INSTRUKSI DAN KETENTUAN ->
Tuliskan lanjutan teks tentang tesis westernisasi dalam pengembangan masyarakat di bawah ini, mulai tepat setelah kalimat terakhirnya.

Rabu, 05 Februari 2014

COMMUNITY DEVELOPMENT



Pengantar
Dalam jurnal “Community Development in Indonesia : Westernization or Doing It Their Way?” dipaparkan tentang  tesis westernisasi, penggambaran hasil studi pada proyek pengembangan masyarakat di Indonesia, penyelidikan elemen-elemen yang mungkin dianggap sebagai suatu  bentuk  pembaratan dan dominasi pandangan dan kekuatan barat dalam perspektif  pengembangan masyarakat.
Bila mengacu pada tesis westernisasi, bahwa program pengembangan adalah perwujudan dari kekuatan hegemoni Barat.  Maka memunculkan respon ganda yang mana pada satu sisi mengasumsikan bahwa ‘westernisasi” adalah suatu wacana yang bermasalah, perlu diperiksa dan diselidiki, khususnya arti istilah kebarat-baratan, dan mengapa “westernisasi”.  Sedangkan respon lain adalah untuk mempertimbangkan argumen tentang westernisasi secara empirik.
Berikut ulasan dan tanggapan atas Tesis Westernisasi, Westernisasi sebagai Pembangunan Ekonomi dan Modernitas, Kewarganegaraan Aktif - Hak Asasi Manusia, Masyarakat Sipil dan Demokrasi, Studi Kasus Pemberdayaan Masyarakat di Indonesia, serta Pembaratan Organisasi.

A.     Tesis Westernisasi
Deskripsi 'Barat'  dan pengkarakterisasian “orang Barat' sangat berkaitan  dengan sejarah yang kompleks. Revolusi ilmiah, pemikiran sosial-ekonomi baru dan konfigurasi politik telah membawa perubahan besar dalam bagaimana orang “Barat” menjalani hidup mereka. Perluasan daerah koloni Eropa pada abad kesembilan belas, juga telah mengakarkan pandangan tentang dominasi barat  sebagai negara bangsa yang “beradab”, sedangkan negara bangsa di luar barat “kurang atau tidak beradab”. Kemudian pada paruh kedua abad kedua puluh, “Barat” mewacanakan dirinya sebagai  “dunia pertama” dari global Utara, sedangkan 'dunia ketiga'  dicirikan bagi negara-negara berkembang dari global Selatan yang merana, miskin dan terbelakang.  Melalui kekuatan politik “barat” telah mampu mengaburkan perbedaan signifikan antar negara. Misalnya, wujud perhatian dalam mendukung pembangunan bangsa dunia ketiga oleh negara dunia pertama. Mungkin ini juga merupakan bentuk pengkarakterisasian bahwa ”cara Barat” unggul dalam segala hal.
Tidak dipungkiri, realitasnya Barat memang tampil dalam percaturan dunia sebagai negara bangsa yang maju lebih dulu dan unggul dalam pembangunan sehingga mampu mendominasi dalam sistem ekonomi kapitalis berserta nilai-nilainya,  keyakinan, praktik dan bentuk organisasi sosial dan politik yang diidentifikasi dengan modernitas, perkembangan warga negara yang aktif, didasarkan pada hak asasi manusia, masyarakat sipil dan demokrasi.  Nilai-nilai dalam teori para ahli Barat inilah yang kemudian disodorkan kepada negara-negara berkembang untuk dijadikan kiblat dalam segala bidang.

DATA TERSIMPAN ->

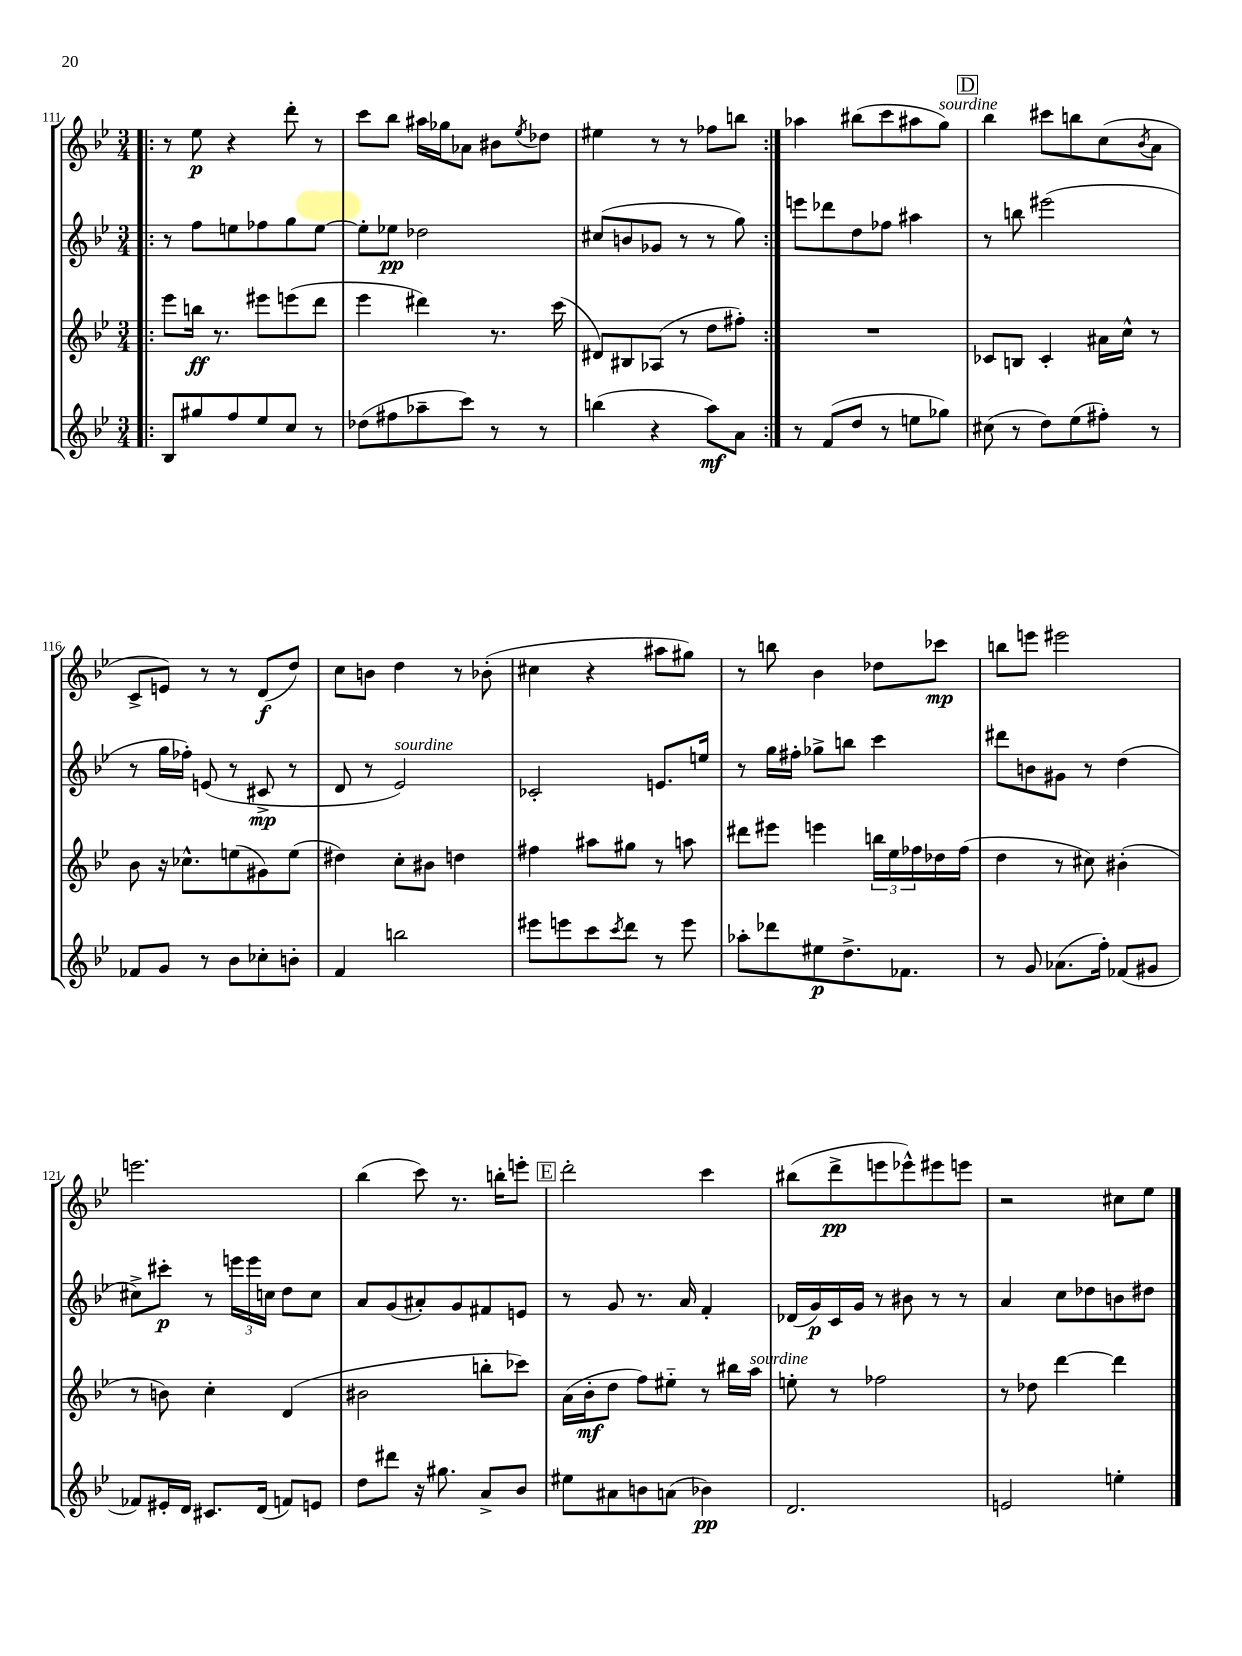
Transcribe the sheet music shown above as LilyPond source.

HASIL AKHIR ->
B.    Westernisasi dalam Pembangunan Ekonomi dan Modernitas
Sebuah pandangan dalam kerangka evolusi bahwa masyarakat dapat dievaluasi berdasar pada tingkat pembangunan ekonominya. Pencirian masyarakat maju adalah mereka yang paling cepat dalam pembangunan dan pertumbuhan ekonominya. Pada masyarakat ini berlaku sistem pasar yang kompetitif dan produktif dalam hal barang dan jasa, diukur berdasarkan produk nasional bruto.  Pada dimensi pembangunan ekonomi muncul tokoh Walt Rostow (1960) yang menuangkan ide, gagasan dan pikirannya kemudian diwacanakan dan dikontribusikan untuk perubahan struktur ekonomi dalam suatu pentahapan terencana demi kemajuan negara-negara berkembang.    Rostow merumuskan tahapan-tahapan pembangunan ekonomi di negara maju sebagaimana dalam bukunya: “The Stages of Economic Growth: A Non-Communist Manifesto”.  Dalam penelitiannya Rostow mengemukakan 5  (lima) langkah perkembangan yang dijalani negara-negara maju seperti Amerika, Perancis, Inggris dan Rusia.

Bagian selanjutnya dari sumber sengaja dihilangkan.